Harry Enfield was born in Horsham and reportedly has used the town as inspiration for some of his television work whilst TV presenter Holly Willoughby once attended Collyers Sixth Form College.

Days out

Entertainment, sport and days out

The Capitol – also known as Horsham Arts Centre – is Horsham's theatre and puts on a good selection of stage, music and comedy shows that will entertain everyone. Meanwhile, the Hawth in Crawley is another venue that attracts some of the country's top performers.

People might also be interested in the Christ's Hospital Arts Centre, where children's drama workshops and dance classes are available.

As well as the Piazza Italia event in the Easter holiday, other dates for the diary in Horsham include the Halloween Festival, the Big Nibble and special English and French festivals.

In the local area, when it comes to deciding on a great day out, there are plenty of possibilities. Horsham residents might be keen to explore the natural wonders of St Leonard's Forest, Warnham Nature Reserve or the Weald. Alternatively, the impressive properties at Parham House and Gardens, Wakehurst Place and Nutbourne Manor Vineyard are fascinating and fun to explore. Children will love Fishers Farm Park, which is just a few miles from Horsham.

Pavilions in the Park is Horsham's premier leisure facility, offering a gym, swimming pool and various classes to people in the town. Horsham FC was founded in 1871 and is extremely well supported in the local community.

Things to do

Eating, drinking & shopping

In keeping with its cultural status, Horsham is home to a number of quality restaurants serving food from around the world. One good example is the contemporary Japanese eatery Wabi, located in East Street, while the French-themed Cote Bistro is another great choice.

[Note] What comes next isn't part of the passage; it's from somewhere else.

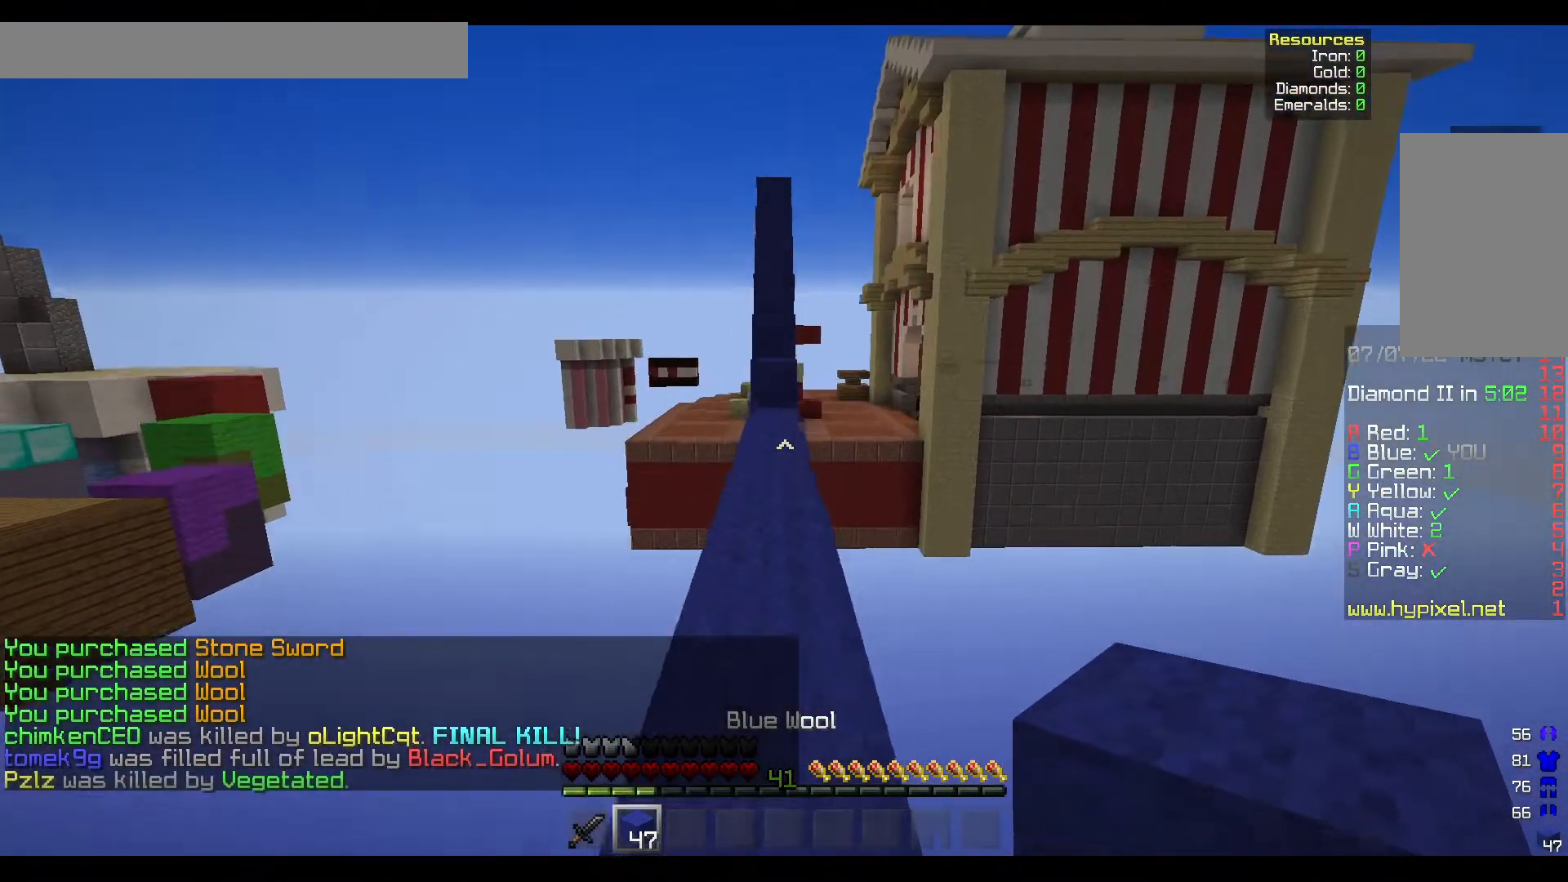
Gameplay with keyboard and mouse; each line is a JSON object with the keys and mouse buttons held at the frame after it. "events" lists presses ("down") and releases ("up") of "a", "d", "s", "w", "mouse_left" and "mouse_right" between this image and that frame as [ms after this image, input, new state], when the widget could be followed in between. "mouse_left", "mouse_right" = the "left", "right" buttons of the "mouse" list. No other keys are recorded. Fast repeated clicks can show as one long hold. Mouse movement is not recorded.
{"keys": ["w"], "mouse": [], "events": []}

A number of chain restaurants such as Wagamamas, Pizza Express, Giggling Squid and Buenos Aires are also in Horsham, plus Bills Restaurant which is a real draw bringing extra footfall into the town centre. Tristans in East Street offers Michelin starred dining whilst just down the road in Mannings Heath South Lodge Hotel features The Pass, another Michelin starred restaurant and home of Steven Edwards, winner of Masterchef the Professionals 2013.

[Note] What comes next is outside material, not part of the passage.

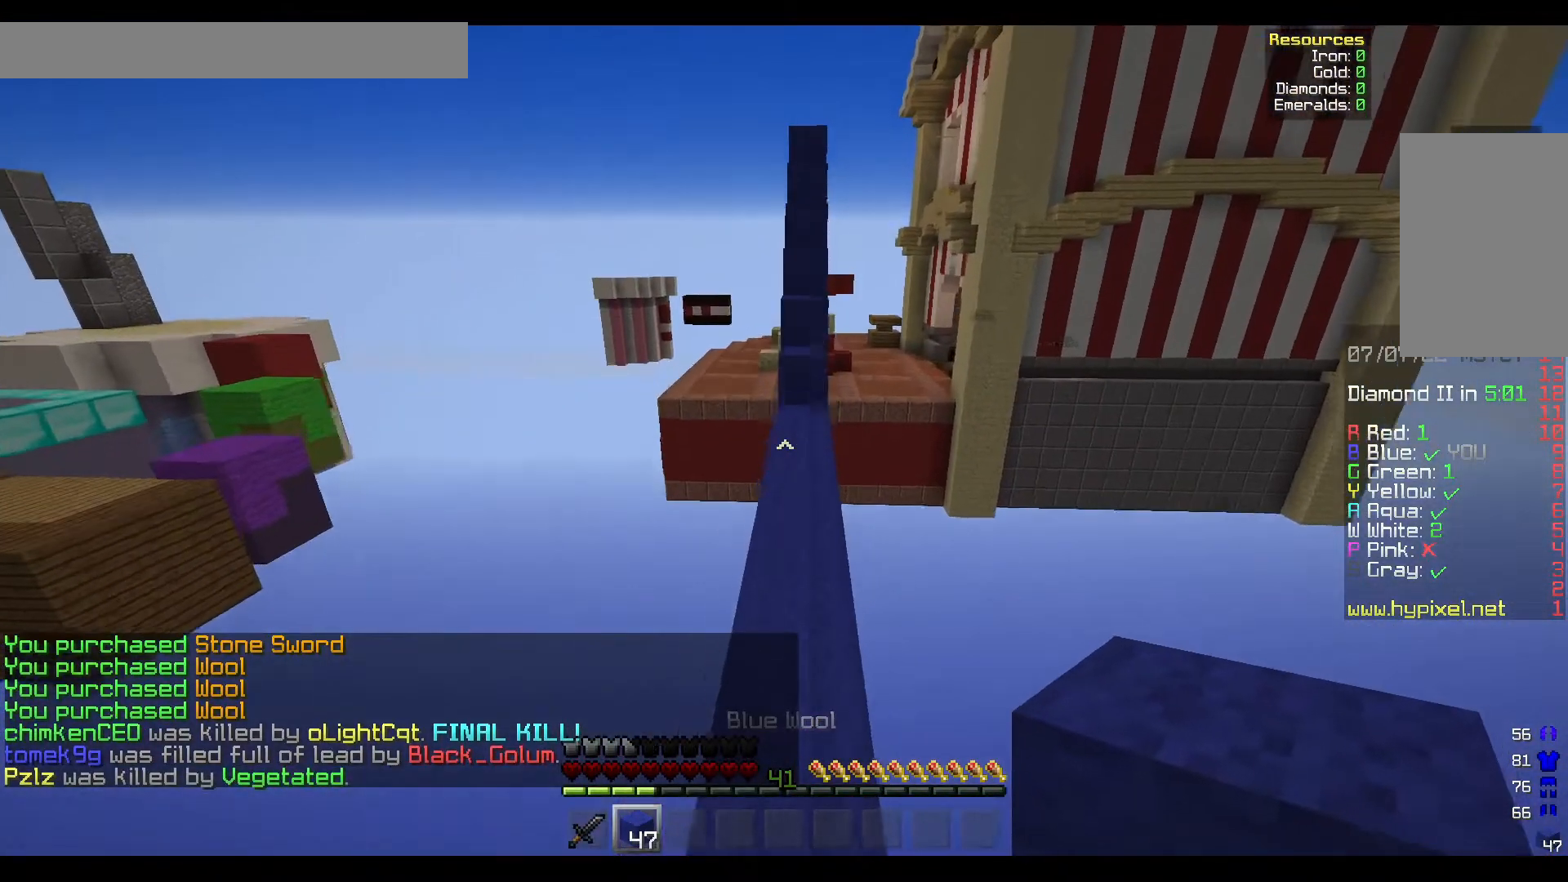
{"keys": ["w"], "mouse": [], "events": []}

Among the bars and pubs in Horsham that come highly recommended are the Black Jug, The Anchor, The Bear, The Greets Inn in Warnham and The Bax Castle near Southwater.

As a market town, it is no surprise to find markets are one of the most popular shopping options in Horsham. There is a regular market that takes place every Saturday, while an open-air alternative takes place on Thursdays.

Swan Walk is the main shopping centre in Horsham housing numerous high street names including Marks & Spencer and Boots. The town also features a Next, Cargo Homestore, Beales, TK Maxx plus there are lots of small independent shops adding to the charm of the Horsham shopping experience.


Schools & healthcare

There are several high-performing private schools in Horsham and in the surrounding region, including Farlington school. Other nearby options include Windlesham House School in Washington, Handcross Park School in Handcross and Cottesmore School in Pease Pottage. In addition, Hurstpierpoint College and Lancing College are two of the most prestigious colleges in Sussex.

Among the finest comprehensive institutions in the town are Millais Girls, Forest Boys and Tanbridge.

Horsham Hospital is located in the town centre and is the primary medical facility for local people, providing a wide range of treatments and care options. Park Surgery is another option for individuals in need of medical support.

Getting around

Getting around

Horsham has high-quality transport infrastructure, with excellent links by road, rail and air available to residents. It lies just a few minutes from the A23 and M23, the major route connecting Brighton and the south coast with London and the M25, while the A281, A272 and A27 all help to keep locals in easy driving distance of much of the south-east.

By train, it takes less than an hour to reach London, with services running to both Victoria and London Bridge stations. And Horsham is just 15 miles from Gatwick Airport, ensuring the continent is never too far away.